Cory Estlund, manager of Pacific Power’s field support based in Portland, is the guy whose job is to shake people like us out of paranoia.

Smart meters are a more efficient way of gathering home energy usage details. “Instead of having a meter reader come out once a month, data is reported on a real-time basis,” he said. “This is the first time we’ve been able to give you insight into what you’re actually using.”

Smart meters have been in existence for almost 20 years, Estlund said. They’re all manufactured by Aclara Technologies, which bought out the meter business from General Electric.

Today, there are more than 70 million smart meters throughout the country. Estlund has had a smart meter in his own Portland home since he moved in 15 years ago.

Future shock?

After watching Robert Redford and Jane Fonda in “The China Syndrome” almost 50 years ago, I learned never take anything with radioactive material for granted. The movie was released to nuclear industry denials — and the timing couldn’t have been worse, followed 12 days after its opening by a meltdown at the Three Mile Island nuclear plant near Harrisburg, Pennsylvania.
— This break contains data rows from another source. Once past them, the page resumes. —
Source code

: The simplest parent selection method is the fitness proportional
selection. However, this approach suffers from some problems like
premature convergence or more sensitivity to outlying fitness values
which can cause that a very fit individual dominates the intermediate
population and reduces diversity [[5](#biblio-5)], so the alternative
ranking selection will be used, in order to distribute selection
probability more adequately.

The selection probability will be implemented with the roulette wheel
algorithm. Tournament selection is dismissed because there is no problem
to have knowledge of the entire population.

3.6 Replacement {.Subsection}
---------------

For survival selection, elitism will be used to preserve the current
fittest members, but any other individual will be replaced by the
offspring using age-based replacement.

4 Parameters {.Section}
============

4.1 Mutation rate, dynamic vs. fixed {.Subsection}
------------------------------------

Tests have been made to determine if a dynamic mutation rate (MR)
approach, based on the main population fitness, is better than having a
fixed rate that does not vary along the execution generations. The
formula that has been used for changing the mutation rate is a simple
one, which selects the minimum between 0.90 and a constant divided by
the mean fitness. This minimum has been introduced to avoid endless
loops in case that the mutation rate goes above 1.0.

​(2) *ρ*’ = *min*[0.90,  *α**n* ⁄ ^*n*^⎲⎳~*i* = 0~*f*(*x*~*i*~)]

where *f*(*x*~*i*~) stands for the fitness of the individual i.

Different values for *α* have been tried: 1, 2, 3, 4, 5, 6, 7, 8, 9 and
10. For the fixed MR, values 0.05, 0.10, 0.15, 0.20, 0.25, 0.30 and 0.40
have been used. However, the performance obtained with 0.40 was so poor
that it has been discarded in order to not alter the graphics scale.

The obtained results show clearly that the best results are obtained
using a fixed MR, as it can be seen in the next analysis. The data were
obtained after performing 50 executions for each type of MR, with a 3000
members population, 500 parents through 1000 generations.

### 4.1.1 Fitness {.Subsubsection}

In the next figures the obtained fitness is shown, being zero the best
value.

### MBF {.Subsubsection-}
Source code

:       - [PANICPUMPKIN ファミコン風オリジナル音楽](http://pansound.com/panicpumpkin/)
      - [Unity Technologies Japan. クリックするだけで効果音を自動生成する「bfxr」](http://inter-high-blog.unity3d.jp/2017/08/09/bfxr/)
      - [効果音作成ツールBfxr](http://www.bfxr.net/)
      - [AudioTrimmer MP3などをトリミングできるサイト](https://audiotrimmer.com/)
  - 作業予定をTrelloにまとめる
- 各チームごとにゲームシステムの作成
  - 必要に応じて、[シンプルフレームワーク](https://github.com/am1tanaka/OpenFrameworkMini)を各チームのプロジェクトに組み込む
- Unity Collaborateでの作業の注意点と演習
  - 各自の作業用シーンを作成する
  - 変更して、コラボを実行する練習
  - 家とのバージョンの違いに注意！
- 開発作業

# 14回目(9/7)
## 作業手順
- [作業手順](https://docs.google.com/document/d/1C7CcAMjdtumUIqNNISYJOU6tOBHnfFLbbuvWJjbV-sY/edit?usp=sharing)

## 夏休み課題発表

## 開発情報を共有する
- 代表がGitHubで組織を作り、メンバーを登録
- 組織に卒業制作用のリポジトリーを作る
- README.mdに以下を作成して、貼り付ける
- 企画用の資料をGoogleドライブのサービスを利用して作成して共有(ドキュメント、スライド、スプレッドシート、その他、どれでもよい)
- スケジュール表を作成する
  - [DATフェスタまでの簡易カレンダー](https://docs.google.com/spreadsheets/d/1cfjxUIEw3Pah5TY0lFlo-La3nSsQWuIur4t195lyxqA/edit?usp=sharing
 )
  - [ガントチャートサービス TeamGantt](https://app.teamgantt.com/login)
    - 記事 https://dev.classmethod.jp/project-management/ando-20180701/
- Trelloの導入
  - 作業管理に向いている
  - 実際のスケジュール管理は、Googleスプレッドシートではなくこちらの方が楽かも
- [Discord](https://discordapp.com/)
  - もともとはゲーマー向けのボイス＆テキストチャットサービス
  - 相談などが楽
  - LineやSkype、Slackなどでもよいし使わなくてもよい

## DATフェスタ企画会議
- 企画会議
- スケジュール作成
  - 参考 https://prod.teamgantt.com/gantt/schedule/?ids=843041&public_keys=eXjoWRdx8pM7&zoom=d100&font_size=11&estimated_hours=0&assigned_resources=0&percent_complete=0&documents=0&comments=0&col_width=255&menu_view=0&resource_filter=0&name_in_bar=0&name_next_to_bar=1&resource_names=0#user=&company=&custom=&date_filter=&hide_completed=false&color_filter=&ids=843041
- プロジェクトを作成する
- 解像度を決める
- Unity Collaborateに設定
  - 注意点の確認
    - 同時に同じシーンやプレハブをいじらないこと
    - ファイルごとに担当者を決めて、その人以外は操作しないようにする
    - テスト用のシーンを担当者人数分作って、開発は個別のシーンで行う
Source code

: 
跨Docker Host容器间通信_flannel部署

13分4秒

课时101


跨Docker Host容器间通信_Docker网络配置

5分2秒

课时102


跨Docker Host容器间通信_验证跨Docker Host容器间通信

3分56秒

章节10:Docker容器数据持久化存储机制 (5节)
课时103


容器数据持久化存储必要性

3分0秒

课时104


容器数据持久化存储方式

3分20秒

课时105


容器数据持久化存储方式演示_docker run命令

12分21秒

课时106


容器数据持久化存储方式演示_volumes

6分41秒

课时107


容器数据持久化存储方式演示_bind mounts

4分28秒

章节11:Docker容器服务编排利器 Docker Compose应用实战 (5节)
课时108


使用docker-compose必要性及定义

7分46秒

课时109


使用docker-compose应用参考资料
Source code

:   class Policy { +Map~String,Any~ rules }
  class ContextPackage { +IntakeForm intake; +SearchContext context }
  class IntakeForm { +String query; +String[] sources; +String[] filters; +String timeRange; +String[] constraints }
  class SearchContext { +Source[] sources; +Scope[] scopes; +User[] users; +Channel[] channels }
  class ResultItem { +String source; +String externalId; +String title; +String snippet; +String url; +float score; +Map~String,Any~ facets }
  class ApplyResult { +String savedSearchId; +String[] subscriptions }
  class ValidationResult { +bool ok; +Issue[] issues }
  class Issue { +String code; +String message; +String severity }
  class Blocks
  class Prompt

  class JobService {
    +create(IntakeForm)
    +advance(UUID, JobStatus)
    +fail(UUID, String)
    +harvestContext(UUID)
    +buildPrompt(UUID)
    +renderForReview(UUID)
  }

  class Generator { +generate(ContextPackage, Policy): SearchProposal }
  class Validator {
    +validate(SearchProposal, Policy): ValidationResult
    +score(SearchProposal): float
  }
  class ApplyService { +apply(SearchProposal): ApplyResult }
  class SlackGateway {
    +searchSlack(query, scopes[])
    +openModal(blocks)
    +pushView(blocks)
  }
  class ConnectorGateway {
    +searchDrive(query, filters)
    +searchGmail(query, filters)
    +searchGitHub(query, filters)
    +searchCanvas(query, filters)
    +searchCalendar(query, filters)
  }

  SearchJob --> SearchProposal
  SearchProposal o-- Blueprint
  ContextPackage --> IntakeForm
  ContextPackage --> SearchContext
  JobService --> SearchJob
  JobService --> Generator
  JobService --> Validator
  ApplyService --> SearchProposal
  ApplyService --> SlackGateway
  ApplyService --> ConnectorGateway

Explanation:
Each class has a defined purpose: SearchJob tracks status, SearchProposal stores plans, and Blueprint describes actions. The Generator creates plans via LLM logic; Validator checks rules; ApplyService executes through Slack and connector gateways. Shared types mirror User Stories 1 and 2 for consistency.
Official denials and industry cover-ups, in not just the nuclear industry but in many aspects of our lives, followed through the decades: Love Canal; the Hanford site; the Flint, Michigan, water crisis; and the Boeing 737 MAX 8.

In the 1990s and early 2000s, I remember covering many meetings on the topic of cell towers. Towers were ugly, for one thing, sprouting up on mountains, hills and then farms and backyards. And maybe unhealthy — but one of the provisions of the 1996 Telecommunications Act was to ban challenges to cell tower sitings based on potential health impacts.

Now smart meters join the great cavalcade of American fears: fluoride, cathode-ray tubes, microwave ovens, pacemakers to our ubiquitous cellphones, all of which have the capacity to poison, radiate, fry or otherwise contaminate us in one way or another.

One of the documents presented at the Seaside Brewing information session included a white paper analysis of radio frequency associated with “advanced metering devices.”

While I didn’t understand a word of it, I do like the word “advanced” better than “smart” to describe these contraptions.

“Smart” gives it a human quality that you don’t necessarily want in an electronic device, especially when it is monitoring your electric orange-juice squeezer.

It’s a little too close to another famously intrusive device, the HAL 9000 computer in Stanley Kubrick’s “2001: A Space Odyssey.”

“Good morning, Dave … How are you this morning?”